[quote]Gillium-001 wrote:
anonym wrote:
I can respect people who strike out on their own as soon as they turn 18, but I don’t think that that, in and of itself, makes one immune to being a loser.
I agree with this. A buddy of mine is in his mid-twenties and moved back with his parents to finish his degree in order to change careers. He pays his own bills and has his own money. He stays out of his parents way and pretty much just uses their house as a place to keep his shit and sleep.
I’d say there are many exceptions when it comes to living with your parents and being a “loser.”[/quote]
Ditto both of you. Very intelligent answers.
Something that does surprise me are college students who don’t work at all, not even during summer break. I know a man who is 19 or 20 now, and is finishing up his undergrad. He lived in the dorms at school and at his parents home in the summer.
However, his parents would send him $125 a week via PayPal during the semester for gas, his cell phone, etc. He was on his parents car insurance, they paid for it. He blew most of the money on junk food. His parents weren’t rich–his mother had to get a minimum-wage job, and most of paycheck went to him.
During the summer, he usually sat at home all day eating.
Also, I know a woman who just turned 41. No friends, never had a boyfriend, etc, and she can’t understand why. Here is her situation, however. She lived with her parents until she was 38. She’s been an undergrad working towards a 4-year-degree every year since she was 18. Not joking. She constantly, obsessively changes majors and schools, not to mention she fails about 50% of her classes.
When her parents finally kicked her out, they still paid for everyone single expense she had, including rent. Finally, when she turned 40, they said they were going to get touch and only pay her rent, that she had to pay everything else.
She is constantly in tears, talking about how hard her life is, and that she can’t get a job. The last job she managed to get paid $400 a week. She spent eight hours a day washing dishes by hand. That’s it. She didn’t have to wear any special clothes, she didn’t have to come in early, she could listen to an mp3 player or bring in a small TV while working–the most easy, mindless job in the world.

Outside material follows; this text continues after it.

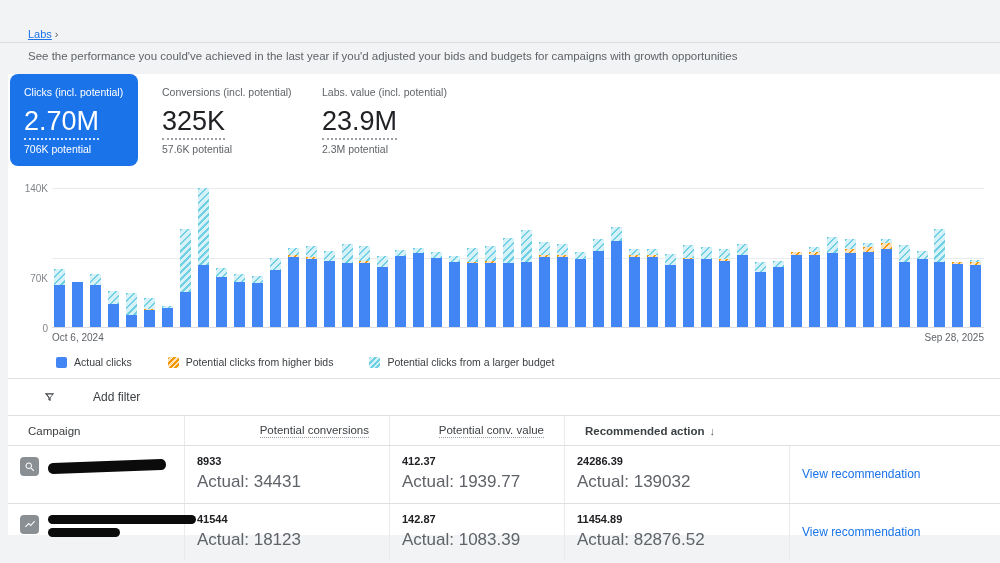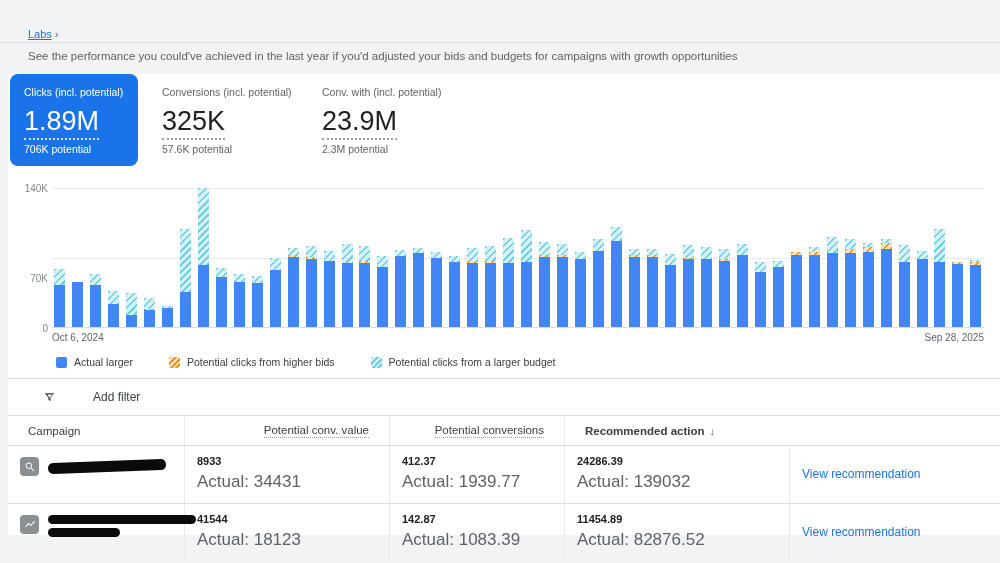"Conv. with (incl. potential)" div.m-label { text: Conv. with -> Labs. value }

She complained that it was too difficult, that she had to sort the dishes into specific locations in the kitchen after finishing and that they gave her a 5-page manual to memorize that would teach her where to put things, what do in the event that she broke a plate, etc.
She worked a week and then quit. She will be doing another semester this fall. She still have no degree. Her parents still pay for most of her things. She still complains about not having a job.